Extrait de texte:
La Lorraine est à la fin du XIXe siècle une région d'accueil importante, notamment pour les Alsaciens-Lorrains qui quittent les provinces perdues. Si les Mosellans s'établissent plutôt en Meuse et en Meurthe-et-Moselle - Nancy est d'ailleurs promue par les événements capitale de la France de l'Est - les Alsaciens s'installent plus particulièrement de l'autre côté des Vosges. Le mouvement est, dans le département, antérieur à 1870. Ainsi Moïse Durkheim, le père du sociologue Emile Durkheim, était venu à Epinal en 1832 comme rabbin des Vosges. Après le traité de Francfort, l'établissement de la frontière permet l'implantation dans les Vosges de nombreuses industries21. Cependant, il ne faut pas croire que les industriels alsaciens sont venus en masse s'installer dans les Vosges lorraines après la guerre de 1870. Certains sont déjà là depuis longtemps tels Christian Kiener à Monthureux-sur-Saône et à Eloyes, nommé maire d'Epinal à la fin du second Empire, A. Koechlin à Fraize, Schlumberger et Steiner au Val d'Ajol, et bien d'autres. Par ailleurs, surtout dans la région de Saint-Dié, plusieurs manufacturiers possédaient des usines de part et d'autre du massif vosgien dès 185522.

Entrées de données:

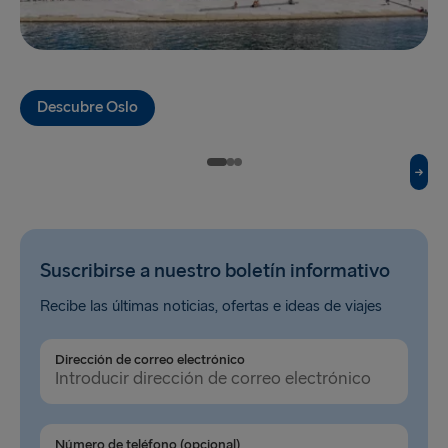
Hook of Holland → Harwich
Karlskrona → Gdynia
Kiel → Gothenburg
Descubre Oslo
Liepāja → Travemünde
Liverpool → Belfast
Nynäshamn → Ventspils
Rosslare → Fishguard
Suscribirse a nuestro boletín informativo
Rostock → Trelleborg
Recibe las últimas noticias, ofertas e ideas de viajes
Trelleborg → Rostock
Dirección de correo electrónico
Travemünde → Liepāja
Ventspils → Nynäshamn
Número de teléfono (opcional)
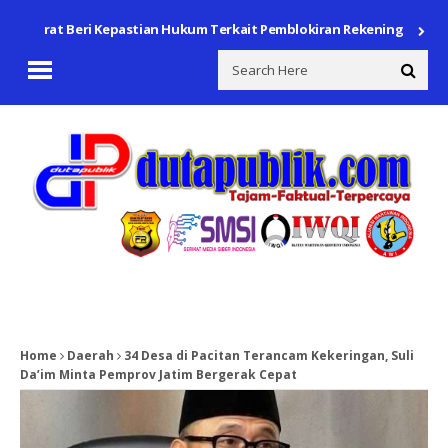
Barat Beri Kepastian Hukum Terkait Pemblokiran Rekening
Polsek C
Home
Daerah
34 Desa di Pacitan Terancam Kekeringan, Suli
Da’im Minta Pemprov Jatim Bergerak Cepat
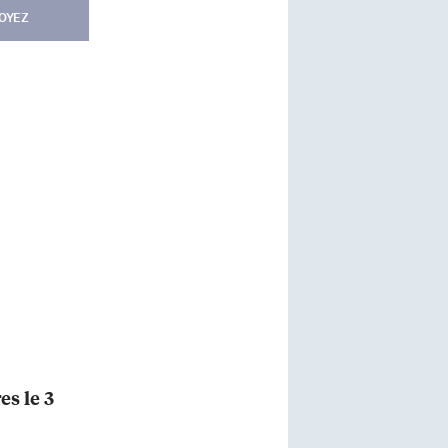
OYEZ
es le 3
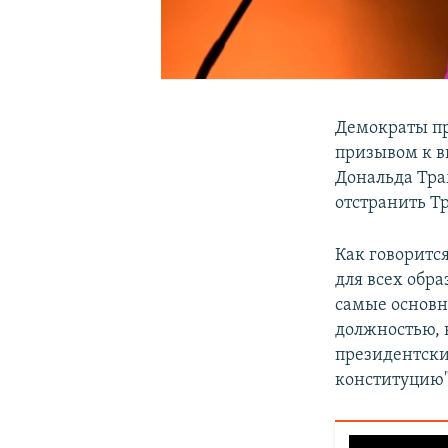
Демократы пр
призывом к в
Дональда Тра
отстранить Т
Как говоритс
для всех обр
самые основн
должностью, 
президентски
конституцию"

Tâche à réaliser: D'après l'extrait de texte sur la Lorraine, pourquoi ne faut-il pas croire que les industriels alsaciens sont venus en masse dans les Vosges lorraines après la guerre de 1870 ? Répondez en une à trois phrases.

Réponse: Certains industriels y étaient déjà installés depuis longtemps, comme Christian Kiener à Monthureux-sur-Saône et à Eloyes, A. Koechlin à Fraize, ou Schlumberger et Steiner au Val d'Ajol. De plus, surtout dans la région de Saint-Dié, plusieurs manufacturiers possédaient des usines de part et d'autre du massif vosgien dès 1855.